## PROBLEM DESCRIPTION
Where the material below has a line containing "right hip: (35, 156)", start repeating exactly, and keep going through the line containing "right knee: (68, 167)", with no other lines.

## EXERCISE INPUT
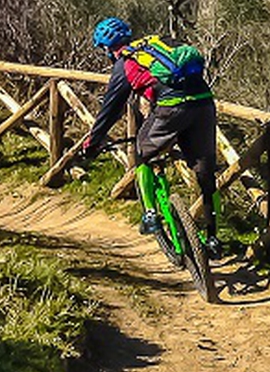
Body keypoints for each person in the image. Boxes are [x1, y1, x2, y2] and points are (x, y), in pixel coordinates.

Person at [75, 17, 218, 257]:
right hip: (204, 103)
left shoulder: (125, 63)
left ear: (107, 49)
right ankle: (214, 237)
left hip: (171, 108)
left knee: (143, 153)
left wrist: (93, 142)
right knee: (206, 171)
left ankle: (150, 214)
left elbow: (110, 110)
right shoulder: (157, 41)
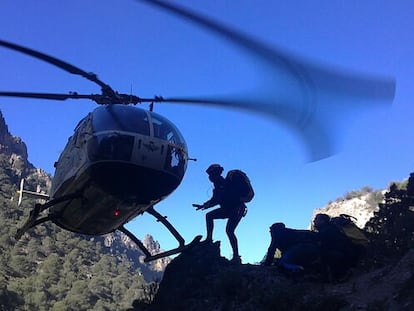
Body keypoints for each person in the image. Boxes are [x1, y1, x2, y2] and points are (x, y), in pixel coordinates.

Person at [195, 164, 253, 264]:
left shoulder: (227, 183)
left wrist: (205, 205)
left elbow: (216, 200)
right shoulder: (218, 186)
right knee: (211, 217)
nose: (210, 177)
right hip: (229, 209)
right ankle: (209, 239)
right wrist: (203, 206)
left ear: (216, 174)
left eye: (211, 175)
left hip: (236, 209)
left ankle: (236, 256)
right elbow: (215, 200)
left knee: (229, 230)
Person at [313, 213, 359, 280]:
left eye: (316, 219)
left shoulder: (328, 230)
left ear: (323, 221)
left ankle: (339, 276)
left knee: (323, 255)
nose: (314, 221)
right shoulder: (331, 229)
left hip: (345, 256)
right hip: (348, 254)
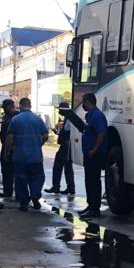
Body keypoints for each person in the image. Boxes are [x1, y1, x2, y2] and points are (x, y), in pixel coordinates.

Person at [5, 98, 49, 211]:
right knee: (37, 178)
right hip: (35, 156)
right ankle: (35, 197)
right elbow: (45, 136)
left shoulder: (15, 119)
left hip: (20, 156)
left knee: (21, 179)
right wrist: (38, 145)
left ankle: (24, 202)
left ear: (20, 106)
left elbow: (9, 138)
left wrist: (7, 151)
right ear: (30, 105)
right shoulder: (38, 119)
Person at [79, 92, 108, 220]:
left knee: (93, 181)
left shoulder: (97, 116)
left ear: (88, 102)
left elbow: (101, 133)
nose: (83, 105)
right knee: (88, 180)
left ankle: (94, 209)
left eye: (83, 102)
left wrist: (94, 149)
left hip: (94, 154)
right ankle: (90, 205)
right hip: (89, 153)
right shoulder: (90, 115)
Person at [46, 102, 75, 196]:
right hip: (68, 146)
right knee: (68, 167)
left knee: (58, 166)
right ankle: (70, 188)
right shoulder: (68, 117)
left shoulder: (70, 118)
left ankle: (56, 187)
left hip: (66, 147)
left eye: (60, 109)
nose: (59, 111)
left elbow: (68, 133)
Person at [0, 98, 17, 199]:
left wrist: (9, 149)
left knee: (14, 172)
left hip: (12, 148)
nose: (3, 110)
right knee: (6, 171)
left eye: (5, 108)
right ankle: (8, 191)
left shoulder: (16, 117)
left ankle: (17, 193)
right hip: (6, 147)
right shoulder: (7, 117)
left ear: (9, 107)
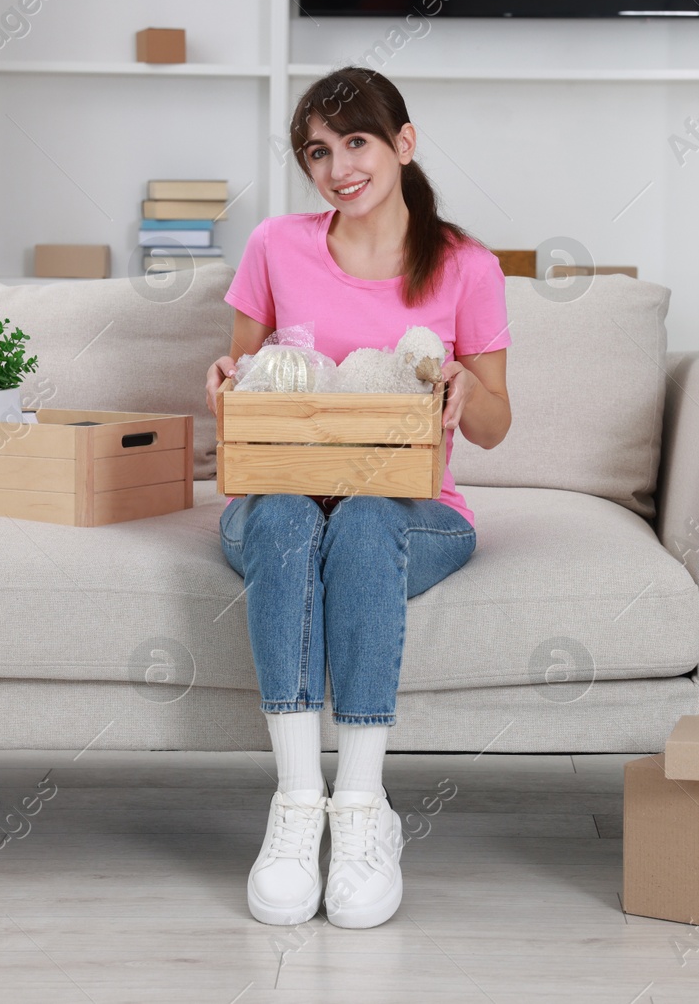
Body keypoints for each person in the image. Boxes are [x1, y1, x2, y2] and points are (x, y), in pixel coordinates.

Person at [204, 67, 512, 929]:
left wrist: (461, 389)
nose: (339, 166)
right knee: (292, 515)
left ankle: (366, 807)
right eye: (318, 151)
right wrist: (226, 382)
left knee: (368, 519)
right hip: (282, 495)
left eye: (357, 142)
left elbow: (494, 424)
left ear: (403, 144)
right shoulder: (275, 245)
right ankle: (299, 806)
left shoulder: (466, 267)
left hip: (418, 509)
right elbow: (242, 380)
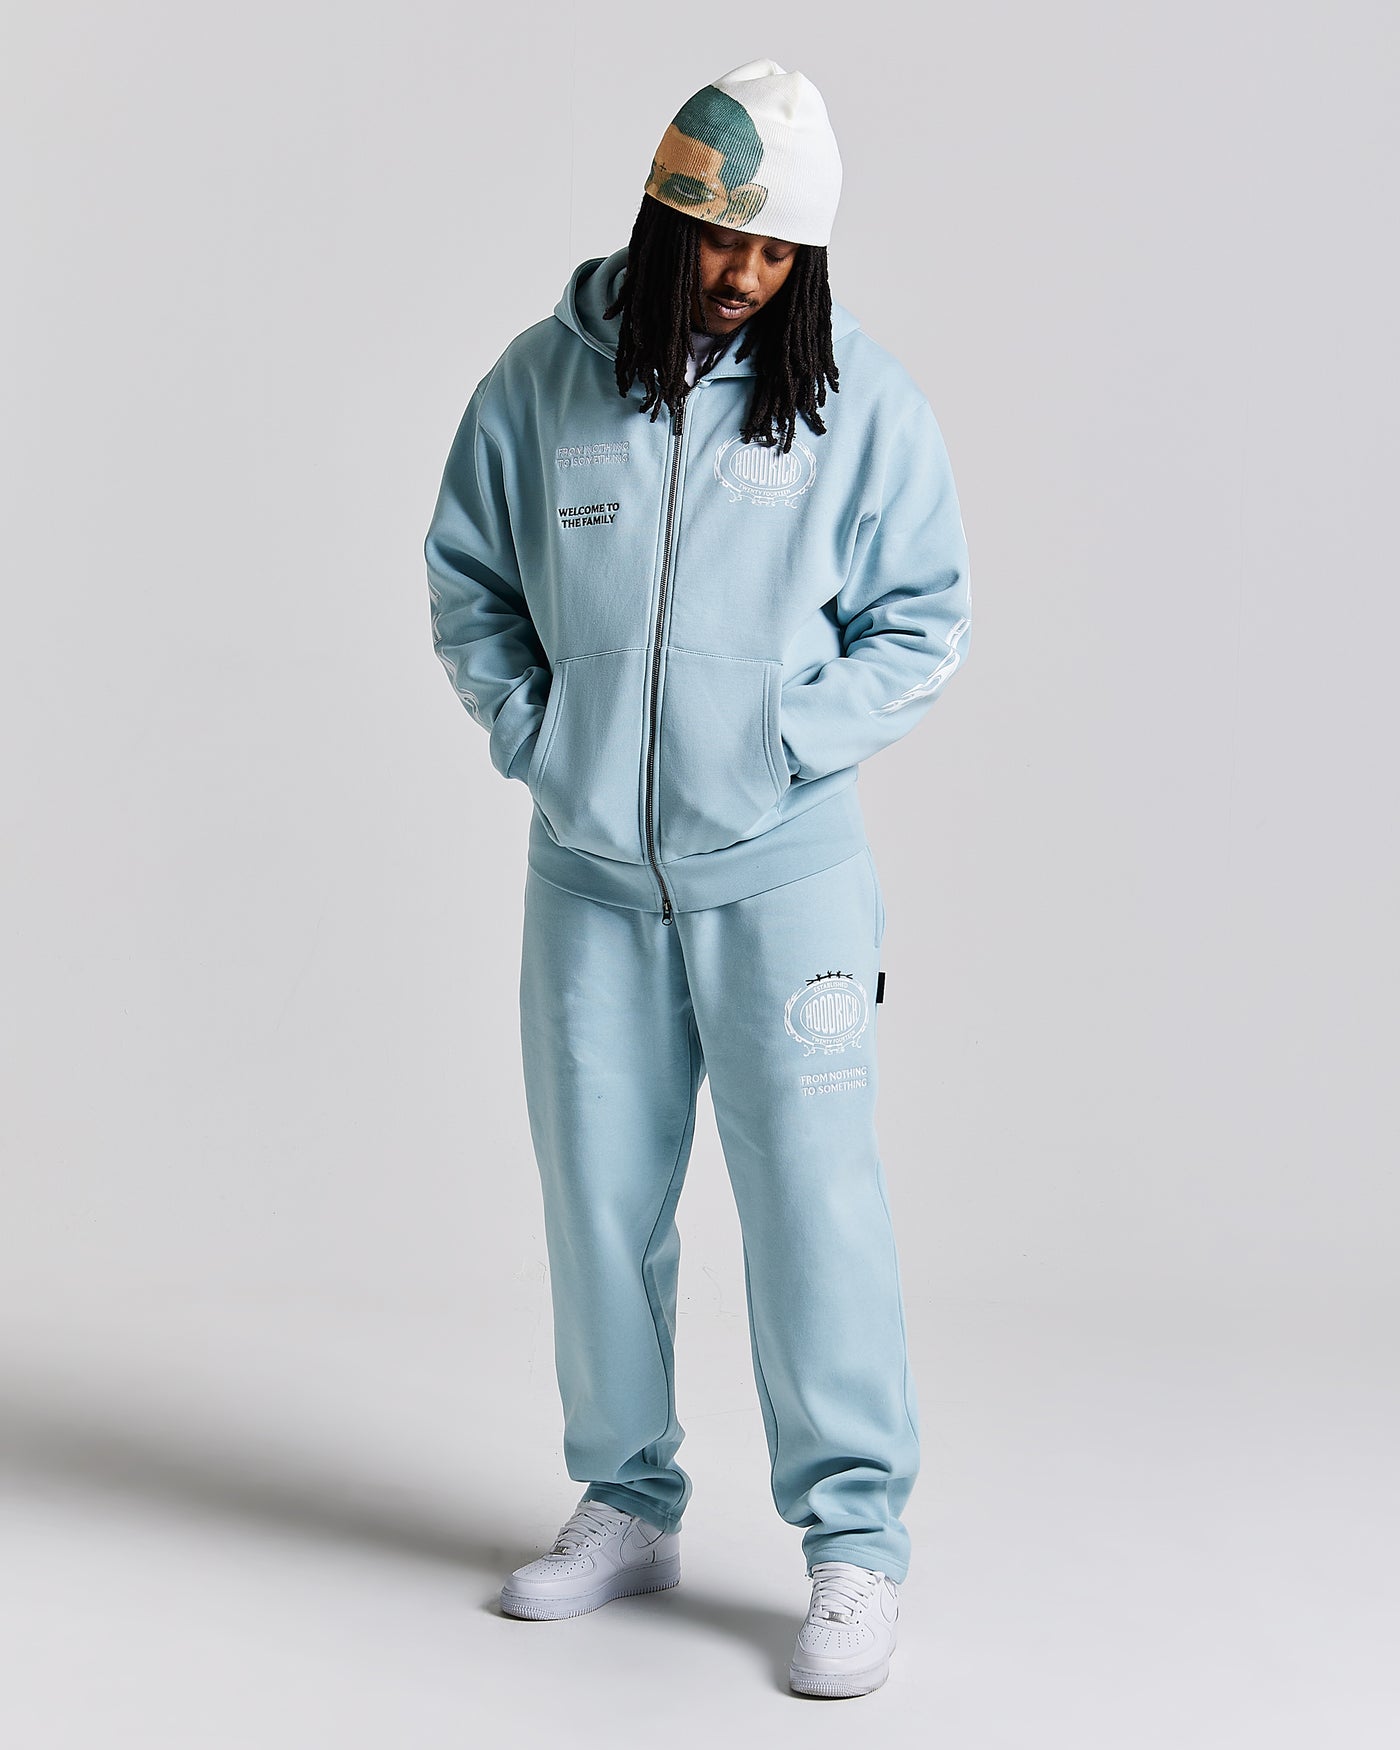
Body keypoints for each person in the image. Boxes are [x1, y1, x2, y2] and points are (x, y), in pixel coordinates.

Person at [423, 57, 972, 1699]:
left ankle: (855, 1541)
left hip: (784, 882)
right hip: (589, 879)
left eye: (779, 253)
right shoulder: (541, 385)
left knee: (813, 1205)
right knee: (599, 1197)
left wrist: (781, 739)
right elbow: (467, 580)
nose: (744, 276)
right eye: (723, 241)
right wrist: (544, 739)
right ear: (664, 220)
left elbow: (923, 618)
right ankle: (628, 1499)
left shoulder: (862, 405)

## RESPONSE
right hip: (35, 156)
right ankle: (35, 197)
right elbow: (45, 136)
left shoulder: (15, 119)
left hip: (20, 156)
left knee: (21, 179)
right wrist: (38, 145)
left ankle: (24, 202)
left ear: (20, 106)
left elbow: (9, 138)
left wrist: (7, 151)
right ear: (30, 105)
right shoulder: (38, 119)
Person at [79, 92, 108, 220]:
left knee: (93, 181)
left shoulder: (97, 116)
left ear: (88, 102)
left elbow: (101, 133)
nose: (83, 105)
right knee: (88, 180)
left ankle: (94, 209)
left eye: (83, 102)
left wrist: (94, 149)
left hip: (94, 154)
right ankle: (90, 205)
right hip: (89, 153)
right shoulder: (90, 115)
Person at [46, 102, 75, 196]:
right hip: (68, 146)
right knee: (68, 167)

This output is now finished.